- [任务目标 a]
请将乐谱图片记录中自记录开头起、直至包含“g'8-! r8 ees'8-. r8 |”的那一行为止的各行以 JSON 字符串列表形式输出，每行对应一个字符串，首尾两行均须包括，空行略去。图片本身不得输出。

- [文档片段]
+ + + + +

Scikit-learn 里有生成数据的函数,Samples generator。生成高斯分布的斑点:make_blobs。官方文档的一个例子:

n_samples = 1000
n_bins = 3  # use 3 bins for calibration_curve as we have 3 clusters here

# Generate 3 blobs with 2 classes where the second blob contains
# half positive samples and half negative samples. Probability in this
# blob is therefore 0.5.
centers = [(-5, -5), (0, 0), (5, 5)]
X, y = make_blobs(n_samples=n_samples, n_features=2, cluster_std=1.0,
                  centers=centers, shuffle=False, random_state=42)
# X: The generated samples. y: The integer labels for cluster membership of each sample.
plt.scatter(X[:, 0], X[:, 1], c=y);

output_14_0

# 不使用归一化。因为极值接近。
centroids, clustAssing = kmeans(X, n_bins)
visualizeCluster(X, n_bins, centroids, clustAssing)
K means algorithm finished!

output_15_1

y_pred = KMeans(n_clusters=n_bins, random_state=1).fit_predict(X)
plt.scatter(X[:, 0], X[:, 1], c=y_pred);

output_16_0

自己写的函数聚类效果很差,需要运行多次才能出现和理想的结果一样。

3. 绘制动态图

将聚类的过程整个都可视化出来。
代码如下,这段代码要保存成 .py 来执行,不要在 jupyter notebook系列 中运行,代码在评论区可下载。运行结果示意图:kmeans_animation

import numpy as np
import matplotlib.pyplot as plt
from matplotlib import cm
from matplotlib.lines import Line2D


class KMeans(object):
    '''K means algorithm.

    Attributes:
        dataSet_org: array. Training set {x_1, x_2,..., x_m}.
        K: int. number of cluster.
        showStep: bool. whether to visualize.
    '''

    def __init__(self, dataSet_org, K, showStep=False):
        self.dataSet = self.zScoreNorm(dataSet_org)  # normalize data
        self.numSamples, self.dim = self.dataSet.shape
        self.K = K

        self.clusterAssigned = np.full((self.numSamples, 2), fill_value=np.Inf)
        # First as all: initialize cluster centroids
        self.centroids = self.initCentroids()

        if showStep:
            if self.dim != 2:
                self.showStep = False
                print('DataSet must be 2-Dimension for visualizing!')
            # create color
            self.rainbow = cm.get_cmap('rainbow', lut=5)
            # create marker
            self.marker = list(Line2D.markers.keys())[1:-4]
            # first marker is comma, drop it.
            if self.K > len(self.marker):
                self.showStep = False
                print("K is too large! Markers is not enough!")
            self.showStep = True

    def run(self):
        '''Execute K means algorithm'''
        if self.showStep:
            plt.ion()

+ + + + +

- [任务目标 b]
请根据这段关于 K 均值聚类的文档片段回答：
(i) 示例中 n_samples 被设为多少？
(ii) 绘制动态图的代码须保存为何种格式的文件来执行？
(iii) 要进行可视化，数据集必须是几维的？

- [数据摘录]
+ + + + +

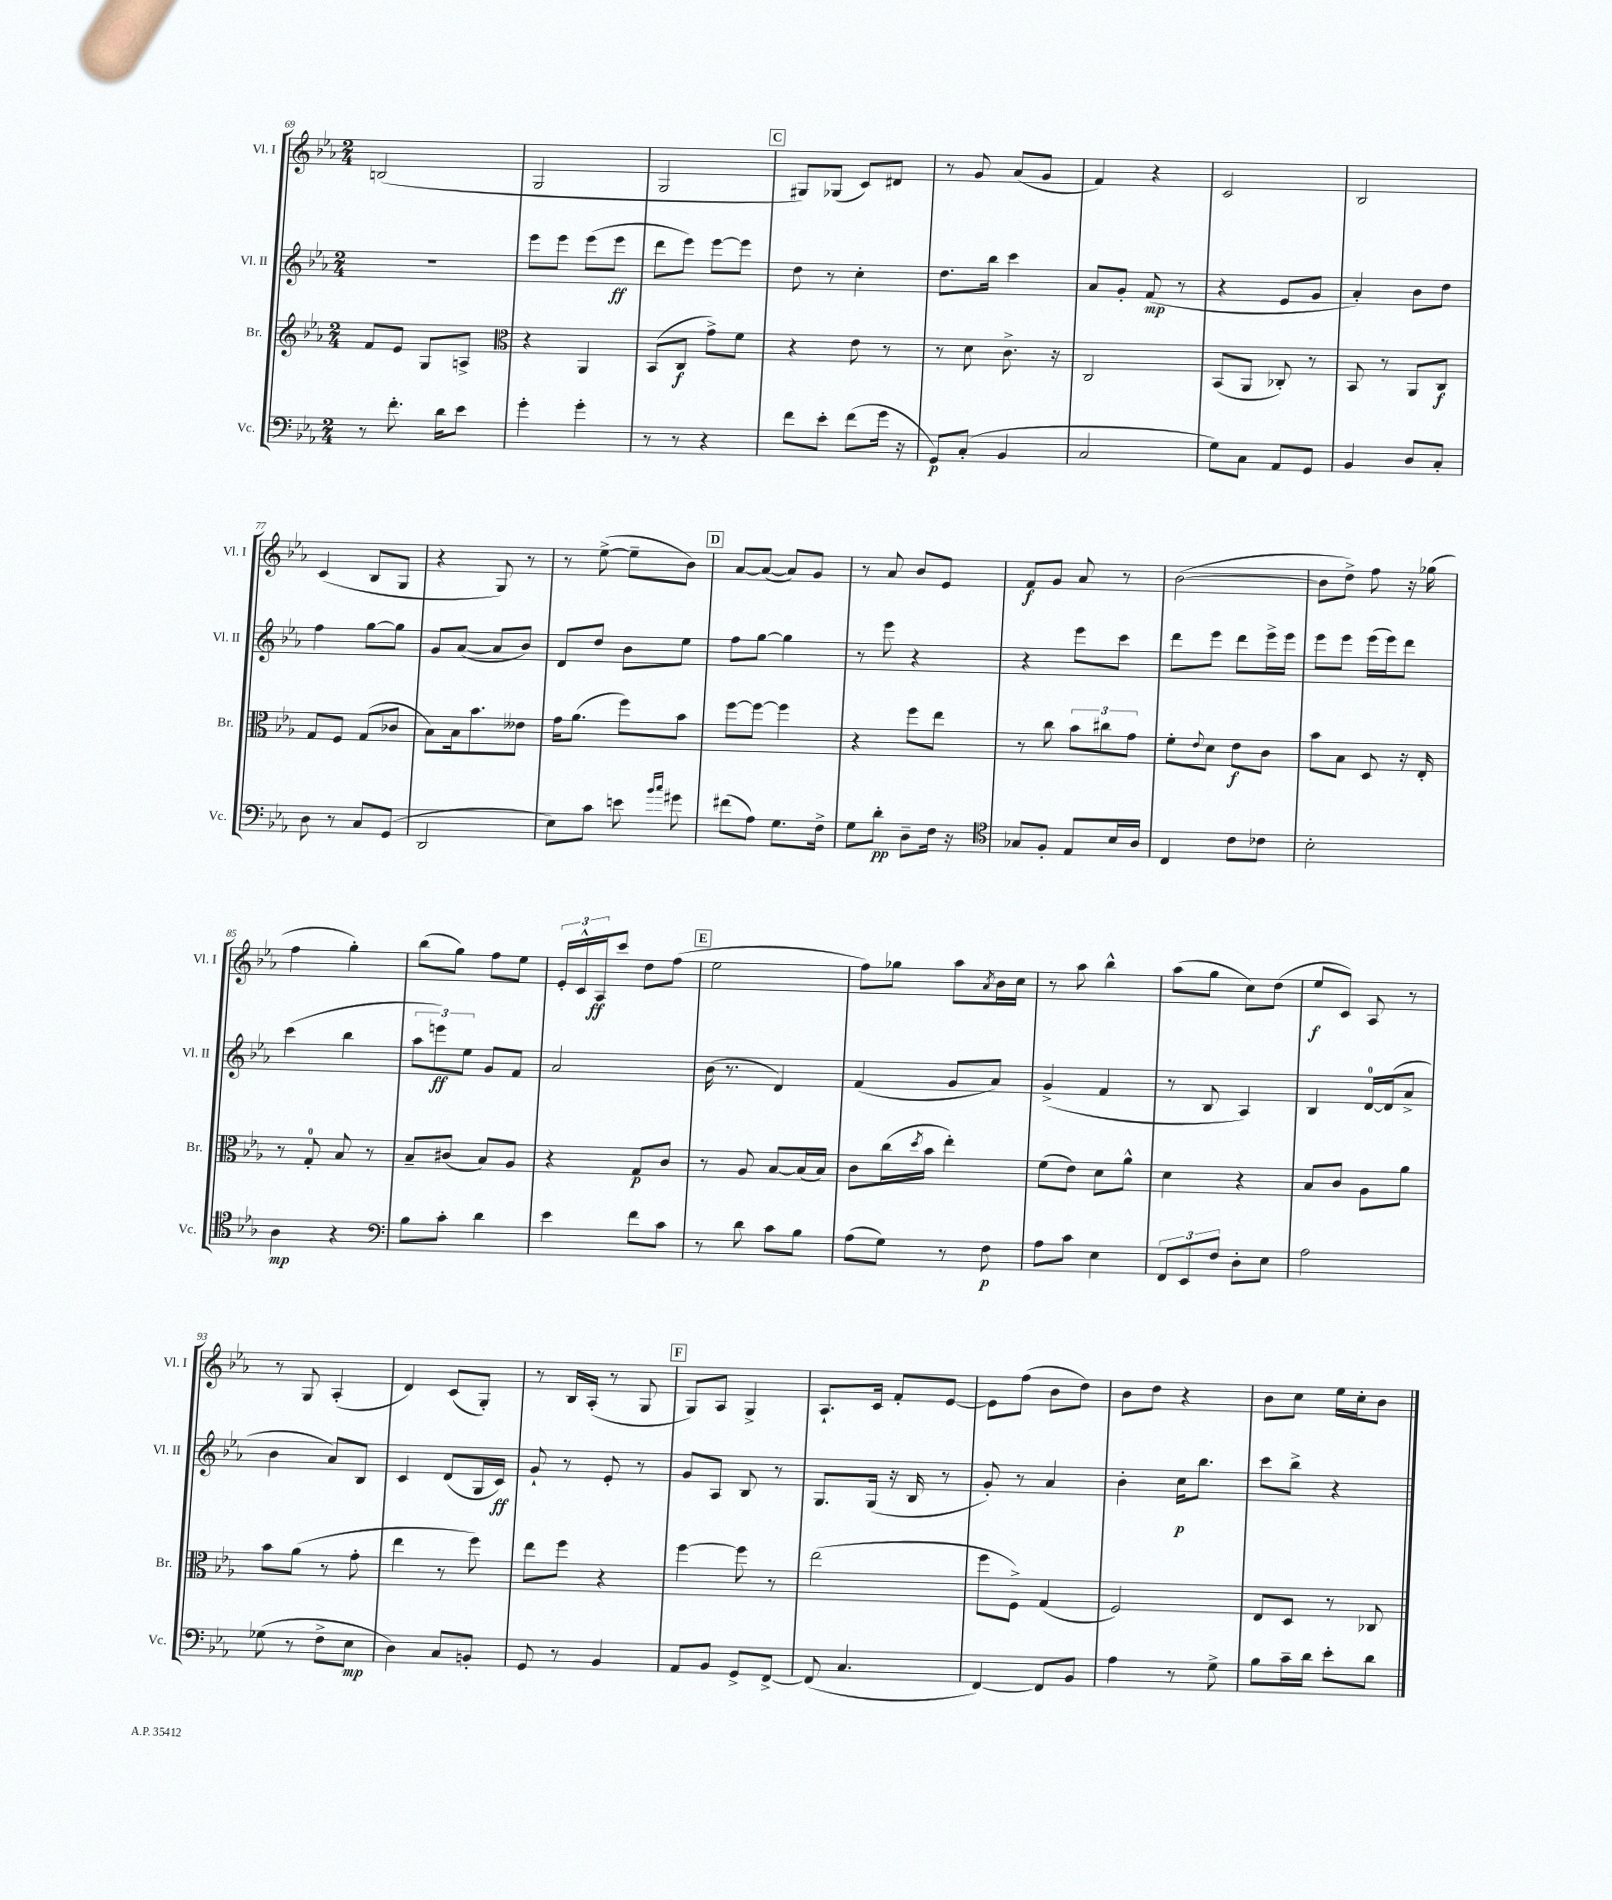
<<
\new StaffGroup <<
\new Staff = "s0" \with { instrumentName = "Vl. I" shortInstrumentName = "Vl. I" } {
    \clef treble \key ees \major \numericTimeSignature \time 2/4
    b2( |
    g2 |
    g2 |
    \mark \markup { \box "C" } gis8) ges8( c'8) dis'8 |
    r8 g'8 aes'8( g'8 |
    f'4) r4 |
    c'2 |
    bes2 |
    c'4( bes8 g8 |
    r4 g8) r8 |
    r8 ees''8~->( ees''8-- bes'8) |
    \mark \markup { \box "D" } aes'8~ aes'8~( aes'8) g'8 |
    r8 aes'8 bes'8 ees'8 |
    f'8\f g'8 aes'8 r8 |
    bes'2~( |
    bes'8 d''8->) f''8 r16 ges''16( |
    f''4 g''4-.) |
    bes''8( g''8) f''8 ees''8 |
    \tuplet 3/2 { ees'16-. c'16-^ aes16\ff } c'''8 d''8 f''8( |
    \mark \markup { \box "E" } ees''2 |
    f''8) ges''8 aes''8 \acciaccatura { aes'8 } bes'16 c''16 |
    r8 aes''8 bes''4-^ |
    aes''8( g''8 c''8) d''8( |
    ees''8\f c'8) aes8 r8 |
    r8 g8 aes4-.( |
    d'4) c'8( g8-.) |
    r8 bes16 aes16-.( r8 g8 |
    \mark \markup { \box "F" } g8) aes8 g4-> |
    aes8.-! c'16 f'8-. ees'8~ |
    ees'8 f''8( bes'8 d''8) |
    bes'8 d''8 r4 |
    bes'8 c''8 ees''16 c''16-. bes'8 \bar "|." |
}
\new Staff = "s1" \with { instrumentName = "Vl. II" shortInstrumentName = "Vl. II" } {
    \clef treble \key ees \major \numericTimeSignature \time 2/4
    R2 |
    ees'''8 ees'''8 ees'''8( ees'''8\ff |
    d'''8 ees'''8) ees'''8~ ees'''8 |
    \mark \markup { \box "C" } d''8 r8 c''4-. |
    d''8. bes''16 c'''4 |
    aes'8 g'8-. f'8\mp( r8 |
    r4 ees'8 g'8 |
    aes'4-.) bes'8 d''8 |
    f''4 g''8~ g''8 |
    g'8 aes'8~( aes'8 bes'8) |
    d'8 d''8 bes'8 ees''8 |
    \mark \markup { \box "D" } f''8 g''8~ g''4 |
    r8 ees'''8 r4 |
    r4 ees'''8 c'''8 |
    d'''8 ees'''8 d'''8 ees'''16-> ees'''16 |
    ees'''8 ees'''8 ees'''16( ees'''16) d'''8 |
    c'''4( bes''4 |
    \tuplet 3/2 { aes''8 e'''8\ff) ees''8 } g'8 f'8 |
    aes'2 |
    \mark \markup { \box "E" } bes'16( r8. d'4) |
    f'4( g'8 aes'8) |
    g'4->( f'4 |
    r8 bes8 aes4) |
    bes4 d'16-0~ d'16( aes'8-> |
    bes'4 aes'8) bes8 |
    c'4 d'8( g16 c'16\ff) |
    g'8-! r8 ees'8-. r8 |
    \mark \markup { \box "F" } g'8 aes8 bes8 r8 |
    g8. g16( r16 bes16 r8 |
    g'8-.) r8 aes'4 |
    bes'4-. c''16\p bes''8. |
    c'''8 bes''8-> r4 \bar "|." |
}
\new Staff = "s2" \with { instrumentName = "Br." shortInstrumentName = "Br." } {
    \clef treble \key ees \major \numericTimeSignature \time 2/4
    f'8 ees'8 g8 a8-> |
    \clef alto r4 aes,4 |
    bes,8( c8\f g'8->) f'8 |
    \mark \markup { \box "C" } r4 ees'8 r8 |
    r8 d'8 c'8.-> r16 |
    c2 |
    bes,8( aes,8 ces8-.) r8 |
    bes,8 r8 aes,8 c8\f |
    g8 f8 g8( ces'8 |
    bes8) bes16 bes'8. eeses'8 |
    g'16 aes'8.( f''8) bes'8 |
    \mark \markup { \box "D" } f''8~ f''8~ f''4 |
    r4 f''8 ees''8 |
    r8 c''8 \tuplet 3/2 { bes'8 cis''8 g'8 } |
    f'8-. \appoggiatura { ees'8 } d'8 ees'8\f c'8 |
    bes'8 bes8 d8 r16 ees16-. |
    r8 g8-0-. bes8 r8 |
    bes8-- cis'8( bes8) aes8 |
    r4 g8\p c'8 |
    \mark \markup { \box "E" } r8 aes8 bes8~ bes16( bes16) |
    c'8 c''16( \acciaccatura { d''8 } bes'16 ees''4-.) |
    f'8( ees'8) d'8 aes'8-^ |
    d'4 r4 |
    bes8 c'8 aes8 aes'8 |
    bes'8 aes'8( r8 g'8-. |
    ees''4 r8 f''8) |
    ees''8 f''8 r4 |
    \mark \markup { \box "F" } f''4~ f''8 r8 |
    ees''2( |
    f''8 f8->) g4( |
    f2) |
    ees8 d8 r8 ces8 \bar "|." |
}
\new Staff = "s3" \with { instrumentName = "Vc." shortInstrumentName = "Vc." } {
    \clef bass \key ees \major \numericTimeSignature \time 2/4
    r8 f'8.-. d'16 ees'8 |
    g'4-. g'4-. |
    r8 r8 r4 |
    \mark \markup { \box "C" } f'8 ees'8-. f'8( g'16 r16 |
    g,8\p) c8-.( bes,4 |
    c2 |
    g8) c8 aes,8 g,8 |
    bes,4 d8 c8-. |
    d8 r8 c8 g,8( |
    d,2 |
    ees8) c'8 e'8 \grace { bes'16 c''16 } gis'8 |
    \mark \markup { \box "D" } fis'8( aes8) g8. f16-> |
    g8 d'8-.\pp d8-- f16 r16 |
    \clef tenor ges8 f8-. ees8 bes16 aes16 |
    c4 c'8 ces'8 |
    bes2-. |
    aes4\mp r4 |
    \clef bass bes8 c'8-. d'4 |
    ees'4 f'8 c'8 |
    \mark \markup { \box "E" } r8 d'8 c'8 bes8 |
    aes8( g8) r8 f8\p |
    aes8 c'8 ees4 |
    \tuplet 3/2 { f,8 ees,8 f8 } d8-. ees8 |
    aes2 |
    ges8( r8 f8-> ees8\mp |
    d4) c8 b,8-. |
    g,8 r8 bes,4 |
    \mark \markup { \box "F" } aes,8 bes,8 g,8-> f,8~-> |
    f,8( c4. |
    f,4~) f,8 bes,8 |
    aes4 r8 g8-> |
    bes8 c'16-- d'16 ees'8-. d'8 \bar "|." |
}
>>
>>
\layout { \context { \Score currentBarNumber = #69 } }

+ + + + +

- [标准答案 a]
[
  "<<",
  "\\new StaffGroup <<",
  "\\new Staff = \"s0\" \\with { instrumentName = \"Vl. I\" shortInstrumentName = \"Vl. I\" } {",
  "    \\clef treble \\key ees \\major \\numericTimeSignature \\time 2/4",
  "    b2( |",
  "    g2 |",
  "    g2 |",
  "    \\mark \\markup { \\box \"C\" } gis8) ges8( c'8) dis'8 |",
  "    r8 g'8 aes'8( g'8 |",
  "    f'4) r4 |",
  "    c'2 |",
  "    bes2 |",
  "    c'4( bes8 g8 |",
  "    r4 g8) r8 |",
  "    r8 ees''8~->( ees''8-- bes'8) |",
  "    \\mark \\markup { \\box \"D\" } aes'8~ aes'8~( aes'8) g'8 |",
  "    r8 aes'8 bes'8 ees'8 |",
  "    f'8\\f g'8 aes'8 r8 |",
  "    bes'2~( |",
  "    bes'8 d''8->) f''8 r16 ges''16( |",
  "    f''4 g''4-.) |",
  "    bes''8( g''8) f''8 ees''8 |",
  "    \\tuplet 3/2 { ees'16-. c'16-^ aes16\\ff } c'''8 d''8 f''8( |",
  "    \\mark \\markup { \\box \"E\" } ees''2 |",
  "    f''8) ges''8 aes''8 \\acciaccatura { aes'8 } bes'16 c''16 |",
  "    r8 aes''8 bes''4-^ |",
  "    aes''8( g''8 c''8) d''8( |",
  "    ees''8\\f c'8) aes8 r8 |",
  "    r8 g8 aes4-.( |",
  "    d'4) c'8( g8-.) |",
  "    r8 bes16 aes16-.( r8 g8 |",
  "    \\mark \\markup { \\box \"F\" } g8) aes8 g4-> |",
  "    aes8.-! c'16 f'8-. ees'8~ |",
  "    ees'8 f''8( bes'8 d''8) |",
  "    bes'8 d''8 r4 |",
  "    bes'8 c''8 ees''16 c''16-. bes'8 \\bar \"|.\" |",
  "}",
  "\\new Staff = \"s1\" \\with { instrumentName = \"Vl. II\" shortInstrumentName = \"Vl. II\" } {",
  "    \\clef treble \\key ees \\major \\numericTimeSignature \\time 2/4",
  "    R2 |",
  "    ees'''8 ees'''8 ees'''8( ees'''8\\ff |",
  "    d'''8 ees'''8) ees'''8~ ees'''8 |",
  "    \\mark \\markup { \\box \"C\" } d''8 r8 c''4-. |",
  "    d''8. bes''16 c'''4 |",
  "    aes'8 g'8-. f'8\\mp( r8 |",
  "    r4 ees'8 g'8 |",
  "    aes'4-.) bes'8 d''8 |",
  "    f''4 g''8~ g''8 |",
  "    g'8 aes'8~( aes'8 bes'8) |",
  "    d'8 d''8 bes'8 ees''8 |",
  "    \\mark \\markup { \\box \"D\" } f''8 g''8~ g''4 |",
  "    r8 ees'''8 r4 |",
  "    r4 ees'''8 c'''8 |",
  "    d'''8 ees'''8 d'''8 ees'''16-> ees'''16 |",
  "    ees'''8 ees'''8 ees'''16( ees'''16) d'''8 |",
  "    c'''4( bes''4 |",
  "    \\tuplet 3/2 { aes''8 e'''8\\ff) ees''8 } g'8 f'8 |",
  "    aes'2 |",
  "    \\mark \\markup { \\box \"E\" } bes'16( r8. d'4) |",
  "    f'4( g'8 aes'8) |",
  "    g'4->( f'4 |",
  "    r8 bes8 aes4) |",
  "    bes4 d'16-0~ d'16( aes'8-> |",
  "    bes'4 aes'8) bes8 |",
  "    c'4 d'8( g16 c'16\\ff) |",
  "    g'8-! r8 ees'8-. r8 |"
]

- [标准答案 b]
(i) 1000。
(ii) .py 文件。
(iii) 二维。